I am not handling overwhelming situations very well. I realize that there's more to be done than one person can handle in one day. And yet I keep trying, even through the panic attacks that are coming because I have to keep stuffing down and just plowing ahead. Trying to keep myself in balance is one thing, and then having to take on keeping Woodchuck on task and also healthy is proving to be a little difficult and a lot overwhelming. I've repeated twice recently that we can't keep dragging projects out. Get in, knock it out, and move on. He does not see it the same as I do.
But we got on the same page recently when making a trip to the land. After a roller coaster few hours about a week ago, some friends were able to drop off the lights that were salvaged from an upgrade job at a local school gym. All but two fit in their vehicle and we were so grateful not only that they made trip to our house to drop them off, but also helped Woodchuck with a flat tire that day, and saved us a lot of money in lighting!
The two that were left were dropped off to me at my workplace a couple of days ago! These are LED and will be great for Woodchuck to be able to see while working in the barn. While the last exam of his eyes showed that the macular degeneration had stopped getting worse, we have noticed that his eyesight continues to get worse in his right eye. It continues to floor, and humble me, when he tells me, "Sweetheart, I can't see that." Insert lump in my throat here.
So this is what it's like to age. To not only watch yourself slowly change physically and cognitively, no matter your efforts to keep it at bay, but to watch those around you slowly decline. I am surrounded by it at work, with the vast majority of our long-term volunteers being over 80 years old. When I think back to how they were, and how their lives were, just under two years ago when I started working there, the difference is immense and seems like it should be ten years that has gone by. How much can change in such a short amount of time. It's terrifying, really.
We unloaded the lights into the barn and headed over to the area of blueberry bushes. This was our long-awaited moment of finally pruning those crazy biatches! Now, of course it's not their fault that they weren't given trims along the way! They now resemble a distant cousin of Cousin It. So much so in fact, that when I was conversing with the elderly volunteers while at work the other day, they didn't believe me that these are blueberry bushes! "Whaaaaat? That's a blueberry bush?!" "I've never seen a blueberry bush like that before!" "Come here and look at this thing, does that look like a blueberry bush to you?"
I promise you that these are blueberry bushes (being overran by Red Twig Dogwood). There are two varieties, though I can never remember both. They had not been trimmed on over ten years, but while they were still producing, I'm sure the yield and size of berry was below what it could have been had the previous owner kept up on it. Not to mention that we couldn't reach the top portion of the bushes and the land in that area is too marshy to utilize a step stool or ladder...though I did stand in my metal work cart the first year! What with Woodchuck and I both needing a shoulder surgery, the less we have to reach up right now the better!

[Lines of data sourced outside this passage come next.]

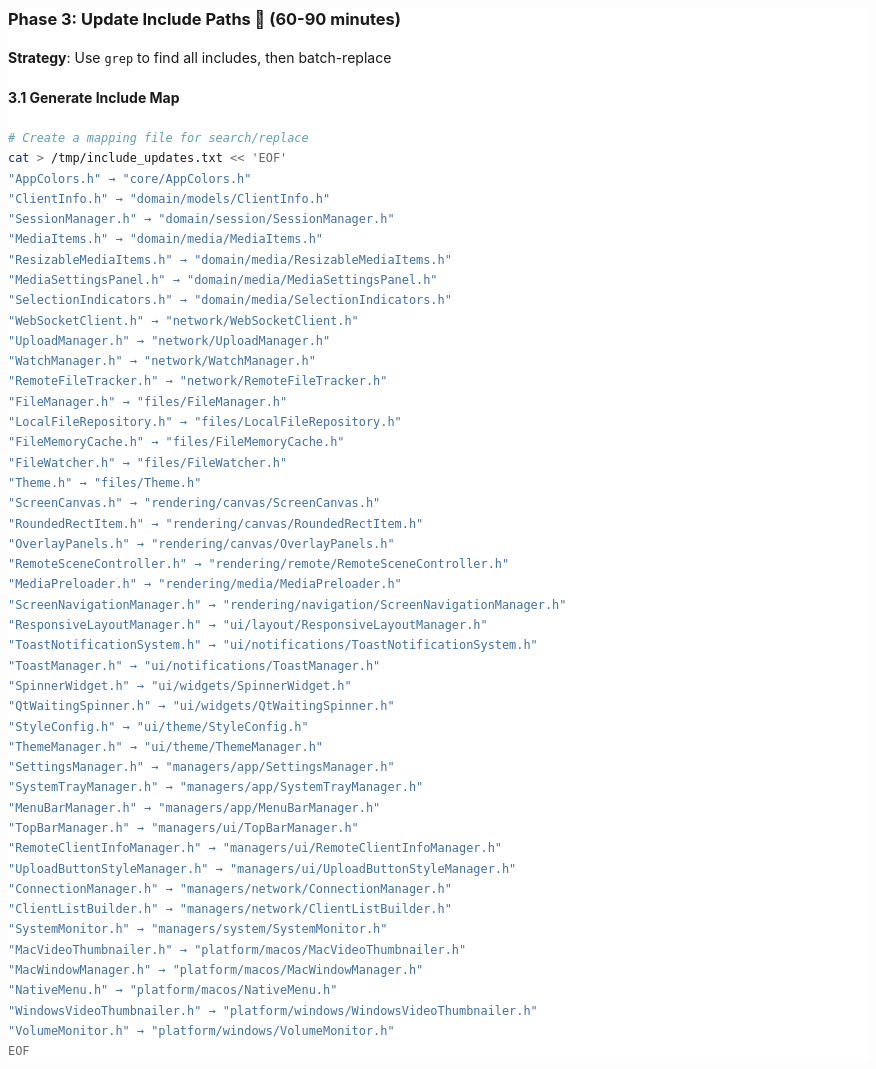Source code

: 
### Phase 3: Update Include Paths 🔧 (60-90 minutes)

**Strategy**: Use `grep` to find all includes, then batch-replace

#### 3.1 Generate Include Map
```bash
# Create a mapping file for search/replace
cat > /tmp/include_updates.txt << 'EOF'
"AppColors.h" → "core/AppColors.h"
"ClientInfo.h" → "domain/models/ClientInfo.h"
"SessionManager.h" → "domain/session/SessionManager.h"
"MediaItems.h" → "domain/media/MediaItems.h"
"ResizableMediaItems.h" → "domain/media/ResizableMediaItems.h"
"MediaSettingsPanel.h" → "domain/media/MediaSettingsPanel.h"
"SelectionIndicators.h" → "domain/media/SelectionIndicators.h"
"WebSocketClient.h" → "network/WebSocketClient.h"
"UploadManager.h" → "network/UploadManager.h"
"WatchManager.h" → "network/WatchManager.h"
"RemoteFileTracker.h" → "network/RemoteFileTracker.h"
"FileManager.h" → "files/FileManager.h"
"LocalFileRepository.h" → "files/LocalFileRepository.h"
"FileMemoryCache.h" → "files/FileMemoryCache.h"
"FileWatcher.h" → "files/FileWatcher.h"
"Theme.h" → "files/Theme.h"
"ScreenCanvas.h" → "rendering/canvas/ScreenCanvas.h"
"RoundedRectItem.h" → "rendering/canvas/RoundedRectItem.h"
"OverlayPanels.h" → "rendering/canvas/OverlayPanels.h"
"RemoteSceneController.h" → "rendering/remote/RemoteSceneController.h"
"MediaPreloader.h" → "rendering/media/MediaPreloader.h"
"ScreenNavigationManager.h" → "rendering/navigation/ScreenNavigationManager.h"
"ResponsiveLayoutManager.h" → "ui/layout/ResponsiveLayoutManager.h"
"ToastNotificationSystem.h" → "ui/notifications/ToastNotificationSystem.h"
"ToastManager.h" → "ui/notifications/ToastManager.h"
"SpinnerWidget.h" → "ui/widgets/SpinnerWidget.h"
"QtWaitingSpinner.h" → "ui/widgets/QtWaitingSpinner.h"
"StyleConfig.h" → "ui/theme/StyleConfig.h"
"ThemeManager.h" → "ui/theme/ThemeManager.h"
"SettingsManager.h" → "managers/app/SettingsManager.h"
"SystemTrayManager.h" → "managers/app/SystemTrayManager.h"
"MenuBarManager.h" → "managers/app/MenuBarManager.h"
"TopBarManager.h" → "managers/ui/TopBarManager.h"
"RemoteClientInfoManager.h" → "managers/ui/RemoteClientInfoManager.h"
"UploadButtonStyleManager.h" → "managers/ui/UploadButtonStyleManager.h"
"ConnectionManager.h" → "managers/network/ConnectionManager.h"
"ClientListBuilder.h" → "managers/network/ClientListBuilder.h"
"SystemMonitor.h" → "managers/system/SystemMonitor.h"
"MacVideoThumbnailer.h" → "platform/macos/MacVideoThumbnailer.h"
"MacWindowManager.h" → "platform/macos/MacWindowManager.h"
"NativeMenu.h" → "platform/macos/NativeMenu.h"
"WindowsVideoThumbnailer.h" → "platform/windows/WindowsVideoThumbnailer.h"
"VolumeMonitor.h" → "platform/windows/VolumeMonitor.h"
EOF
```
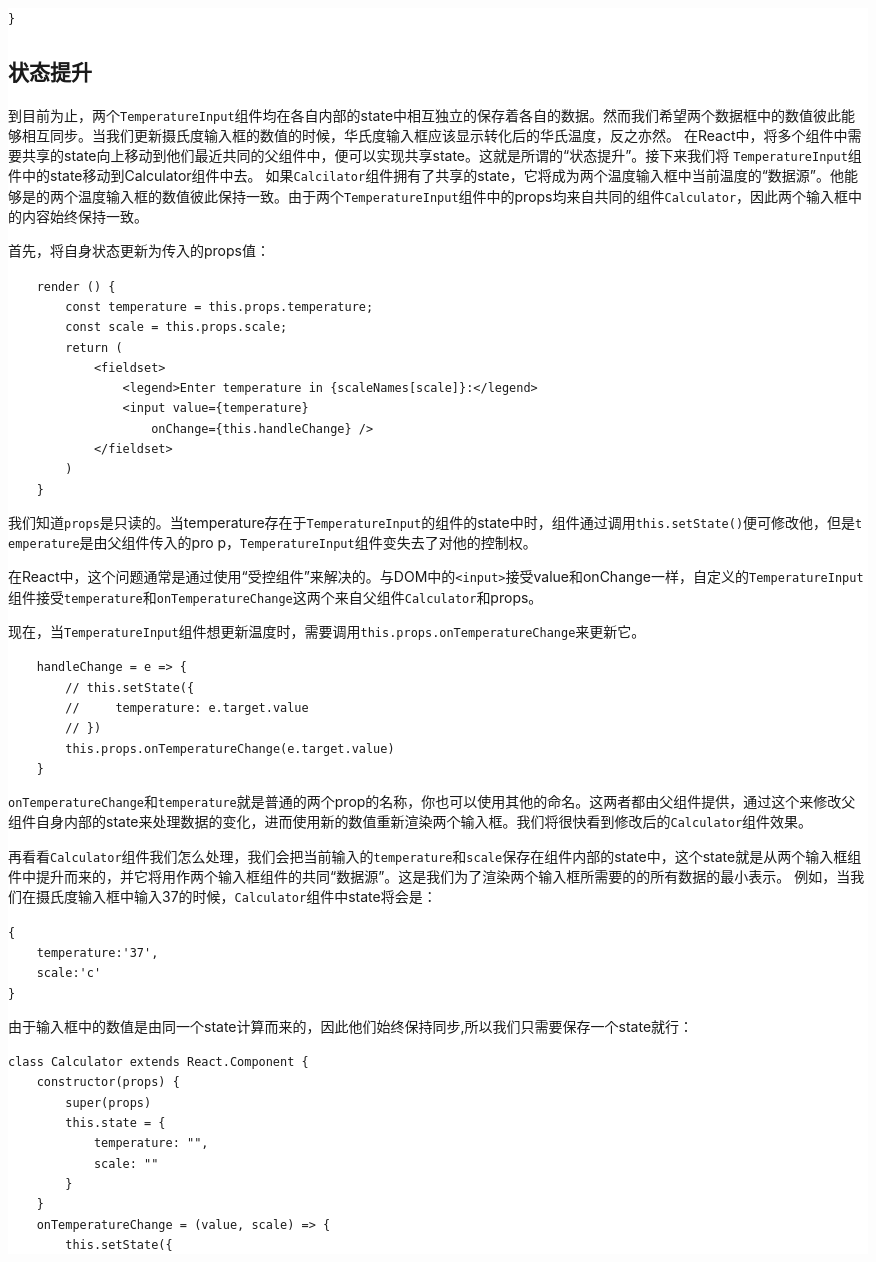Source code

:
 ```
}
``` 

## 状态提升
到目前为止，两个`TemperatureInput`组件均在各自内部的state中相互独立的保存着各自的数据。然而我们希望两个数据框中的数值彼此能够相互同步。当我们更新摄氏度输入框的数值的时候，华氏度输入框应该显示转化后的华氏温度，反之亦然。
在React中，将多个组件中需要共享的state向上移动到他们最近共同的父组件中，便可以实现共享state。这就是所谓的“状态提升”。接下来我们将 `TemperatureInput`组件中的state移动到Calculator组件中去。
如果`Calcilator`组件拥有了共享的state，它将成为两个温度输入框中当前温度的“数据源”。他能够是的两个温度输入框的数值彼此保持一致。由于两个`TemperatureInput`组件中的props均来自共同的组件`Calculator`，因此两个输入框中的内容始终保持一致。

首先，将自身状态更新为传入的props值：
```
    render () {
        const temperature = this.props.temperature;
        const scale = this.props.scale;
        return (
            <fieldset>
                <legend>Enter temperature in {scaleNames[scale]}:</legend>
                <input value={temperature}
                    onChange={this.handleChange} />
            </fieldset>
        )
    }
```
我们知道`props`是只读的。当temperature存在于`TemperatureInput`的组件的state中时，组件通过调用`this.setState()`便可修改他，但是`temperature`是由父组件传入的pro
p，`TemperatureInput`组件变失去了对他的控制权。

在React中，这个问题通常是通过使用“受控组件”来解决的。与DOM中的`<input>`接受value和onChange一样，自定义的`TemperatureInput`组件接受`temperature`和`onTemperatureChange`这两个来自父组件`Calculator`和props。

现在，当`TemperatureInput`组件想更新温度时，需要调用`this.props.onTemperatureChange`来更新它。
```
    handleChange = e => {
        // this.setState({
        //     temperature: e.target.value
        // })
        this.props.onTemperatureChange(e.target.value)
    }
```
`onTemperatureChange`和`temperature`就是普通的两个prop的名称，你也可以使用其他的命名。这两者都由父组件提供，通过这个来修改父组件自身内部的state来处理数据的变化，进而使用新的数值重新渲染两个输入框。我们将很快看到修改后的`Calculator`组件效果。

再看看`Calculator`组件我们怎么处理，我们会把当前输入的`temperature`和`scale`保存在组件内部的state中，这个state就是从两个输入框组件中提升而来的，并它将用作两个输入框组件的共同“数据源”。这是我们为了渲染两个输入框所需要的的所有数据的最小表示。
例如，当我们在摄氏度输入框中输入37的时候，`Calculator`组件中state将会是：
```
{
    temperature:'37',
    scale:'c'
}
```
由于输入框中的数值是由同一个state计算而来的，因此他们始终保持同步,所以我们只需要保存一个state就行：
```
class Calculator extends React.Component {
    constructor(props) {
        super(props)
        this.state = {
            temperature: "",
            scale: ""
        }
    }
    onTemperatureChange = (value, scale) => {
        this.setState({
```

The before picture. There's a blueberry bush in there!!!! The reddish new cane growth of a blueberry bush can be confusing when the red cane growth of a Red Twig Dogwood is also in the mix. Sadly, the dogwoods are intermixed inside the base growth of the blueberry bushes. Only time will tell how I can handle this situation. But for now, each BB bush will get quite the make-over and we will wait the couple of years for marked fruit production!